To: Elwood P. Dowd who wrote (638)5/27/2002 6:42:47 PM
From: PCSS  Read Replies (1) | Respond to of 4345
 
New chief reassures over HP/Compaq deal
By Fiona Harvey in London May 27 2002 21:39

The integration of the cultures of Hewlett-Packard and Compaq Computer will not be problematic, according to Peter Blackmore, the incoming president of the merged companies' enterprise systems group.

Rather, he believes that shareholders need have no unease because the idea of corporate culture is just trotted out as an excuse for not getting processes right.

Mr Blackmore was executive vice-president of sales and services at Compaq before his appointment to head enterprise systems.

The group comprises all of the merged companies' server hardware and software. It accounts for $18bn a year in revenues, and employs 40,000.

Mr Blackmore argues that the culture argument has been used as a cloak, while the real question is the introduction of new business models. "If you talk to people who have done large mergers it's not that people don't get on. They do. But people say: 'We used to do things this way, that's the culture' and they push and pull about what is the best business model.

"You have to put the word culture in the context of commercial sense."

Most people, according to Mr Blackmore, are pragmatic and will accept management decisions and move ahead to implement those decisions.
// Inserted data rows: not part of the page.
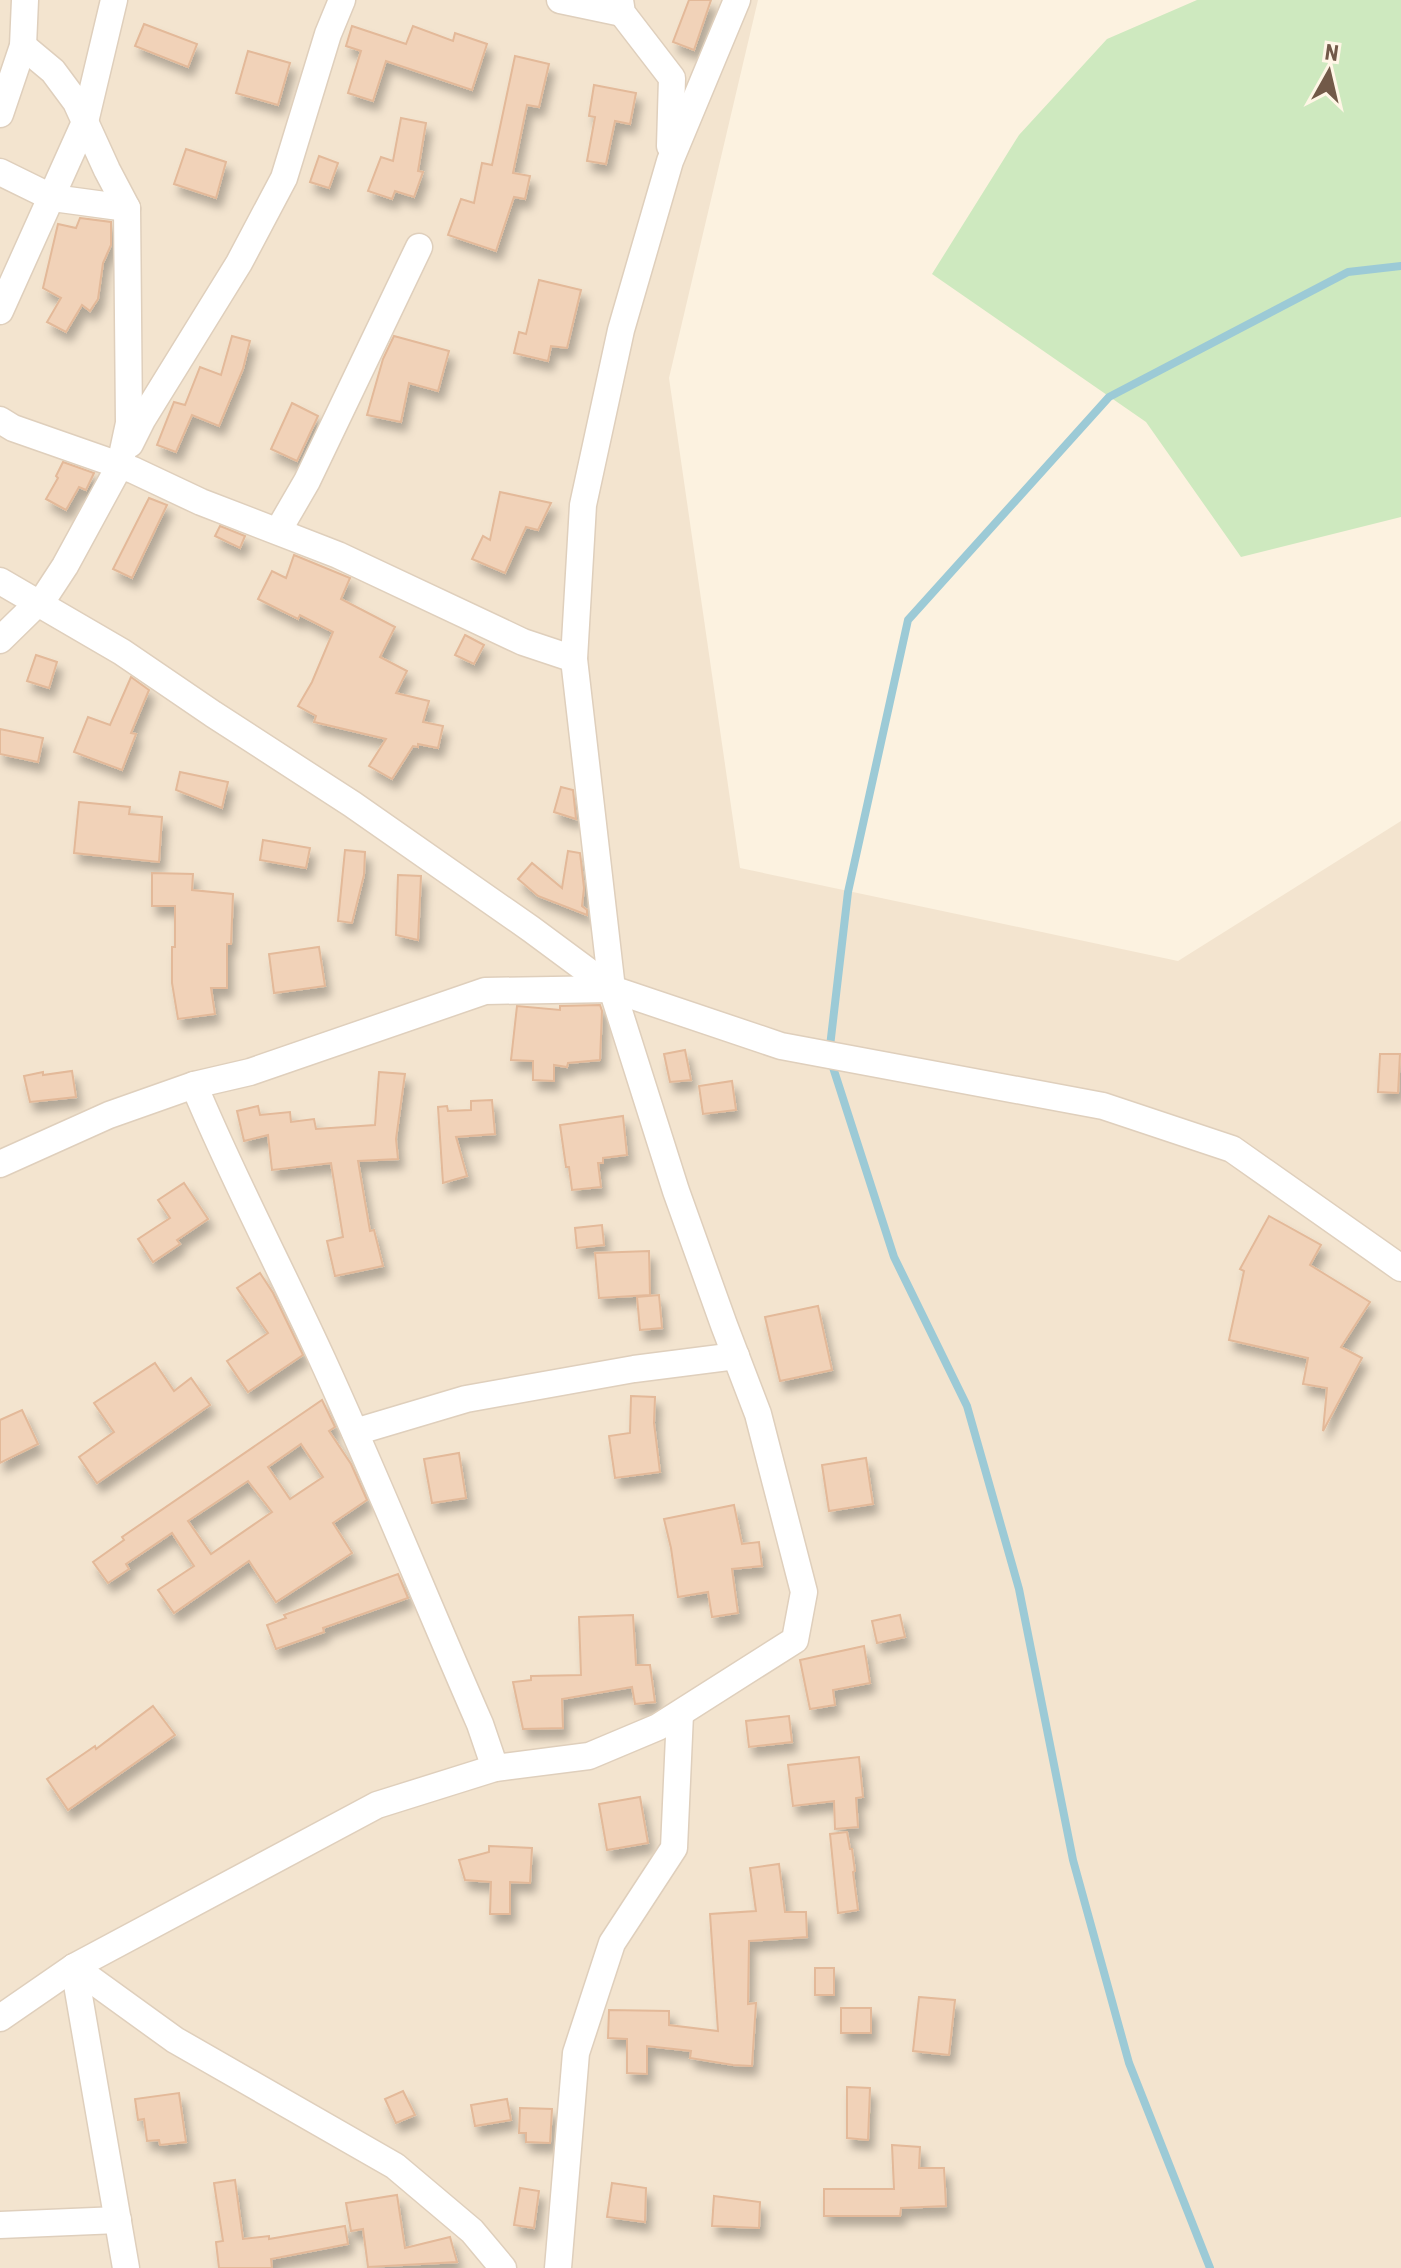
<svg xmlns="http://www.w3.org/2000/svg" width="1401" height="2268" viewBox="0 0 1401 2268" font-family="'Roboto Condensed',sans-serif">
  <defs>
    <filter id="shadow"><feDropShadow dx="5" dy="9" stdDeviation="4" flood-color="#0004"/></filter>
  </defs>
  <rect width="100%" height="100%" fill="#fcf2e0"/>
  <path fill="#f3e4cf" d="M 0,0 L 758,0 L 669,378 L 740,868 L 1178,961 L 1401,821 L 1401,2268 L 0,2268 Z"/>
  <path fill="#cee9bf" d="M 1197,0 L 1401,0 L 1401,517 L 1241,557 L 1146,422 L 932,274 L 1019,135 L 1107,39 Z"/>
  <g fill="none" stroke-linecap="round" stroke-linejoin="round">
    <path stroke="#9ccad6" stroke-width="8" d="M 1210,2268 L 1129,2063 L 1073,1860 L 1019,1589 L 967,1406 L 894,1257 L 829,1055 L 848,892 L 908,620 L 1109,397 L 1348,272 L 1401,266"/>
  </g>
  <g fill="#f1d2b8" stroke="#e3b999" stroke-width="2" fill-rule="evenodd" filter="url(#shadow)">
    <path d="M 689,0 L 711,0 L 694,50 L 673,42 Z"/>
    <path d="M 144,24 L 197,44 L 188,67 L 135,46 Z"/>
    <path d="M 352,26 L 406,44 L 413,26 L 453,41 L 455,33 L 487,44 L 472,90 L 386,61 L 373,101 L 348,93 L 361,51 L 346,46 Z"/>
    <path d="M 248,51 L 290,63 L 278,105 L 236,93 Z"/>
    <path d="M 515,56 L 549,64 L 539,107 L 527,105 L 513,173 L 530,176 L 525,199 L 514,197 L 496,251 L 448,235 L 461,199 L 474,203 L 482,163 L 492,165 Z"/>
    <path d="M 594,85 L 636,93 L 630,124 L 615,121 L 606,164 L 587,161 L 595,117 L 589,116 Z"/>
    <path d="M 401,118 L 426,123 L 418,171 L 423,172 L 414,197 L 395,191 L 392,199 L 368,191 L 381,157 L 393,161 Z"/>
    <path d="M 186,149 L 226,162 L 216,198 L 174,184 Z"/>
    <path d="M 319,156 L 338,163 L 329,188 L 310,182 Z"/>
    <path d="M 80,218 L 111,222 L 111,245 L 103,263 L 98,299 L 90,311 L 82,305 L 66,332 L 47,322 L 61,298 L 43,288 L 58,224 L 76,228 Z"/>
    <path d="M 539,280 L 581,290 L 567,348 L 551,346 L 548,361 L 514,353 L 519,332 L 526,334 Z"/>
    <path d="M 232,336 L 250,341 L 243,369 L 219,426 L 192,415 L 176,452 L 157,445 L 174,402 L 185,405 L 200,367 L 221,375 Z"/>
    <path d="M 394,336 L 449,351 L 438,391 L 409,383 L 401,422 L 367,415 L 383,359 Z"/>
    <path d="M 292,403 L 318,416 L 297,461 L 271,449 Z"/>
    <path d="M 63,462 L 94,473 L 86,490 L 79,487 L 66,510 L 46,499 L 58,478 L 56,476 Z"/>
    <path d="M 500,492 L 551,503 L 538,530 L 526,527 L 505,573 L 472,559 L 483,536 L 490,540 Z"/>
    <path d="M 149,498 L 167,505 L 132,578 L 113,569 Z"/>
    <path d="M 220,526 L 245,536 L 240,548 L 215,536 Z"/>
    <path d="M 294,555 L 350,578 L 341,599 L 395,627 L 380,657 L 407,671 L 396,693 L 429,701 L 423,722 L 443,726 L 438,748 L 418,744 L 418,747 L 413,746 L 392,779 L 369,766 L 386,739 L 314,722 L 316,716 L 298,706 L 312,682 L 333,632 L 300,615 L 298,619 L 258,599 L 272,571 L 286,578 Z"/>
    <path d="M 465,635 L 484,645 L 474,664 L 455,655 Z"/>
    <path d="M 36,655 L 57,662 L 49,688 L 27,681 Z"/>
    <path d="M 131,677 L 149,690 L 131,733 L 136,734 L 122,770 L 74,752 L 88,717 L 110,725 Z"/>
    <path d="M 0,729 L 43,738 L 38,762 L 0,754 Z"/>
    <path d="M 180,772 L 228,782 L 222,808 L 176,790 Z"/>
    <path d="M 561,787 L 573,790 L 576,819 L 554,812 Z"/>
    <path d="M 79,802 L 130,807 L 129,814 L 162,817 L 159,862 L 74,853 Z"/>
    <path d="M 263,840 L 310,848 L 306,868 L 260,860 Z"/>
    <path d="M 345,850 L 365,852 L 364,875 L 352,923 L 338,921 Z"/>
    <path d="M 568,851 L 580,853 L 584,888 L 582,906 L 587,910 L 587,915 L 538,896 L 518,879 L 532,863 L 562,888 Z"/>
    <path d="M 152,873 L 193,874 L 192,890 L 233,894 L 231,944 L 227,944 L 227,988 L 211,988 L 215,1014 L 178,1019 L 172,983 L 172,947 L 175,947 L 175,906 L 152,906 Z"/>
    <path d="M 398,875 L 421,876 L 418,940 L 396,935 Z"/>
    <path d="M 319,947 L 325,986 L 274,993 L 269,954 Z"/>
    <path d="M 600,1005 L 602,1011 L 600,1060 L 568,1063 L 567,1067 L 554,1065 L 554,1081 L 533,1080 L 533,1061 L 511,1060 L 517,1006 L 560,1010 L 560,1006 Z"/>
    <path d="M 685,1050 L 691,1080 L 670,1082 L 664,1054 Z"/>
    <path d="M 1380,1054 L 1400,1054 L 1398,1093 L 1378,1092 Z"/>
    <path d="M 72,1071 L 76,1097 L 30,1102 L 24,1076 L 43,1072 L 43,1075 Z"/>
    <path d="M 379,1072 L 405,1074 L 396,1139 L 398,1159 L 358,1161 L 370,1231 L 374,1230 L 383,1266 L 335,1276 L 327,1241 L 343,1237 L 331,1163 L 272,1170 L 268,1135 L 244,1141 L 237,1111 L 258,1106 L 260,1115 L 290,1112 L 291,1122 L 314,1119 L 316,1129 L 375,1125 Z"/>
    <path d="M 732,1081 L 736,1110 L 703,1114 L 699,1086 Z"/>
    <path d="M 492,1100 L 495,1134 L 456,1137 L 467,1176 L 443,1183 L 438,1107 L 447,1106 L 448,1111 L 471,1110 L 471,1101 Z"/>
    <path d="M 623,1116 L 627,1155 L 603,1158 L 603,1163 L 598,1163 L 601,1187 L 572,1190 L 569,1167 L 566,1167 L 560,1125 Z"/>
    <path d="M 184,1183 L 208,1219 L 177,1240 L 180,1244 L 153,1262 L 138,1239 L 170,1218 L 158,1200 Z"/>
    <path d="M 1269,1216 L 1321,1245 L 1310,1265 L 1370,1302 L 1341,1347 L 1362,1358 L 1323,1431 L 1327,1388 L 1303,1384 L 1308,1358 L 1229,1340 L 1244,1271 L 1240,1269 Z"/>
    <path d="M 602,1225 L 604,1245 L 577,1248 L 575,1228 Z"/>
    <path d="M 649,1251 L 650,1295 L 599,1298 L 595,1253 Z"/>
    <path d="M 260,1273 L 273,1293 L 303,1355 L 248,1392 L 227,1361 L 268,1333 L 237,1288 Z"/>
    <path d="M 659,1295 L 662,1328 L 640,1330 L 637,1297 Z"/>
    <path d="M 818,1306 L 832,1370 L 780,1381 L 765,1317 Z"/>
    <path d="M 155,1363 L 174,1391 L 191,1378 L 210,1405 L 97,1483 L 79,1457 L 114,1432 L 94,1403 Z"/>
    <path d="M 631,1396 L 655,1397 L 654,1423 L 660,1472 L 615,1478 L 609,1436 L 630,1433 Z"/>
    <path d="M 322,1400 L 335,1427 L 329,1431 L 351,1464 L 367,1500 L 333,1523 L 352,1553 L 276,1602 L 249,1561 L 174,1613 L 158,1590 L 194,1566 L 172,1533 L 126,1564 L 129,1569 L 108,1583 L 93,1562 L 124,1540 L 122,1537 ZM 301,1444 L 323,1477 L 290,1499 L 268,1467 ZM 248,1481 L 272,1512 L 211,1554 L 188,1521 Z"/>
    <path d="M 22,1410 L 38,1444 L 0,1463 L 0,1420 Z"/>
    <path d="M 459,1453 L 466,1498 L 432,1503 L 424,1459 Z"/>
    <path d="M 866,1458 L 873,1504 L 829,1511 L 822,1465 Z"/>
    <path d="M 734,1505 L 742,1544 L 759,1542 L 762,1566 L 732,1569 L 738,1613 L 712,1617 L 708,1592 L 678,1597 L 671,1548 L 664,1519 Z"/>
    <path d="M 398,1574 L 408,1598 L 323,1628 L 324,1632 L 276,1649 L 267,1625 L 286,1618 L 284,1615 Z"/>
    <path d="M 633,1615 L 636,1665 L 650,1665 L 655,1702 L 635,1704 L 632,1687 L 562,1699 L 563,1728 L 523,1729 L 513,1682 L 531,1680 L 531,1676 L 581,1675 L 579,1617 Z"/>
    <path d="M 900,1615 L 905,1637 L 877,1643 L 872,1621 Z"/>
    <path d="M 864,1646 L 870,1683 L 833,1690 L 835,1705 L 810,1709 L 800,1660 Z"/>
    <path d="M 153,1706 L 175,1735 L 68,1810 L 47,1779 L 95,1746 L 96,1749 Z"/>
    <path d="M 789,1716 L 792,1742 L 749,1747 L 746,1721 Z"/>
    <path d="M 859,1757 L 863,1797 L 856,1798 L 858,1827 L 835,1829 L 834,1801 L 793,1806 L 788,1765 Z"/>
    <path d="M 640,1797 L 648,1843 L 607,1850 L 599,1804 Z"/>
    <path d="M 847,1832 L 850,1849 L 852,1849 L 855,1871 L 853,1872 L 858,1910 L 838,1913 L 830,1834 Z"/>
    <path d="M 489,1846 L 532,1848 L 530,1883 L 510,1882 L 510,1914 L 490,1914 L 491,1882 L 465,1880 L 459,1860 L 489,1852 Z"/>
    <path d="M 779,1864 L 785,1912 L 806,1912 L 807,1937 L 749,1941 L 748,2004 L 756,2003 L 752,2066 L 733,2065 L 690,2058 L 691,2051 L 647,2046 L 647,2074 L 627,2073 L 627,2039 L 608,2038 L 609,2010 L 669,2011 L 669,2025 L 718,2031 L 710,1914 L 756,1911 L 750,1868 Z"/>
    <rect x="815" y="1968" width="19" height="27"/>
    <path d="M 919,1997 L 955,2000 L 949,2055 L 913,2051 Z"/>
    <rect x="841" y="2008" width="30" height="25"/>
    <path d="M 847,2087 L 870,2088 L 868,2140 L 847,2138 Z"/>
    <path d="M 403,2091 L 415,2115 L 396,2123 L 385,2099 Z"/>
    <path d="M 179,2093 L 186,2142 L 160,2145 L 159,2140 L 147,2141 L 144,2119 L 138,2120 L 135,2099 Z"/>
    <path d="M 507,2099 L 511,2120 L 475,2126 L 471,2105 Z"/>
    <path d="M 520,2108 L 552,2109 L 550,2143 L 526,2142 L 526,2133 L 519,2133 Z"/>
    <path d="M 892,2145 L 920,2147 L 919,2168 L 944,2168 L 946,2206 L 901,2208 L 900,2216 L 824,2216 L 824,2189 L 894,2189 Z"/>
    <path d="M 235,2180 L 243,2239 L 269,2236 L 269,2239 L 345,2226 L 348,2244 L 271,2259 L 272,2268 L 219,2268 L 216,2242 L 223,2241 L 214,2183 Z"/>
    <path d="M 612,2183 L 646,2188 L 645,2222 L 607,2217 Z"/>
    <path d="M 520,2188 L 539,2191 L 534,2228 L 514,2225 Z"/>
    <path d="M 397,2195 L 405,2248 L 450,2237 L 457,2262 L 368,2267 L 363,2229 L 351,2231 L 346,2203 Z"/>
    <path d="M 714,2196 L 760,2202 L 759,2228 L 712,2226 Z"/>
  </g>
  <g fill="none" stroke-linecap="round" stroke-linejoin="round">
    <defs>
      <g id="street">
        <path d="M 560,0 L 622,13"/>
        <path d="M 620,0 L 622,13 L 672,78 L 670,146"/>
        <path d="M 0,114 L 23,46 L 25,0"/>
        <path d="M 0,172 L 53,198 L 127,208"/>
        <path d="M 0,311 L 85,122 L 114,0"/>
        <path d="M 0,420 L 13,428 L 133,470 L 201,502 L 338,555 L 523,642 L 574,659"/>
        <path d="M 130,444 L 142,420 L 239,263 L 284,178 L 328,34 L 342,0"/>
        <path d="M 278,531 L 307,481 L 419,247"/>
        <path d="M 0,581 L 122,652 L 213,714 L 352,804 L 531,929 L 612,989 L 781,1046 L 1103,1106 L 1232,1149 L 1401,1268"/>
        <path d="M 0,640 L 46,595 L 65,566 L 120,465 L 129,423 L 127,208 L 107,170 L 76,102 L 53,71 L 23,46"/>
        <path d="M 194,1085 C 233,1179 281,1269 323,1361 C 378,1481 427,1603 480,1724 L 495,1768"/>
        <path d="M 0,1164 L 109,1115 L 194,1085 L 250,1072 L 485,991 L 612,989"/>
        <path d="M 355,1432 L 466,1399 L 634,1369 L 736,1356"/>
        <path d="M 74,1967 L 175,2040 L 395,2166 L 472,2231 L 503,2268"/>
        <path d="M 74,1967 L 126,2268"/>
        <path d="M 0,2018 L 74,1967 L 377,1805 L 495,1768 L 589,1756 L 658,1727 L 795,1640 L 804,1592 L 758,1414 L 724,1325 L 676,1191 L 612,989 L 574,659 L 583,505 L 621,330 L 670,161 L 737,0"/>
        <path d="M 0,2225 L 118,2220"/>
        <path d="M 558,2268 L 576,2053 L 612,1943 L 674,1848 L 680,1714"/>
      </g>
    </defs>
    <use href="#street" stroke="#dfcfbc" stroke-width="29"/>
    <use href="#street" stroke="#fff" stroke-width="26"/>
  </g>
  <g transform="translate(1329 72) rotate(8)" stroke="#fff6e6" stroke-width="6" paint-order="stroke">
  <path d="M0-6L14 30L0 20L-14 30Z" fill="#725948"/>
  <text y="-12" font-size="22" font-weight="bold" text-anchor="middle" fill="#725948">N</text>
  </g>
</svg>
Thus, talk of a culture clash is misplaced, as the real clash is between different processes.

HP and Compaq have put their faith in an "adopt and go" system whereby all of the companies' business models and processes are examined and the best of the two chosen.

"That's better than having parts of one and parts of the other," Mr Blackmore says.

He also says that the loss of 15,000 jobs as part of the merger will not cause a dip in morale, as people realised that cost-cutting is necessary for the company and its shareholders.

His trenchant views contrast with HP's oft-cited focus on people culture, known as "the HP Way", which centred on the HP founders' ideas of management by walking around.

Mr Blackmore says enterprise systems will just break even this year and become profitable in 2003. He declined to say what proportion of the merged company's profits would come from the group, nor how many jobs would be cut.

In common with rivals, the company expects to see little growth in the rest of the year, though a more detailed forecast will be made to analysts on June 4.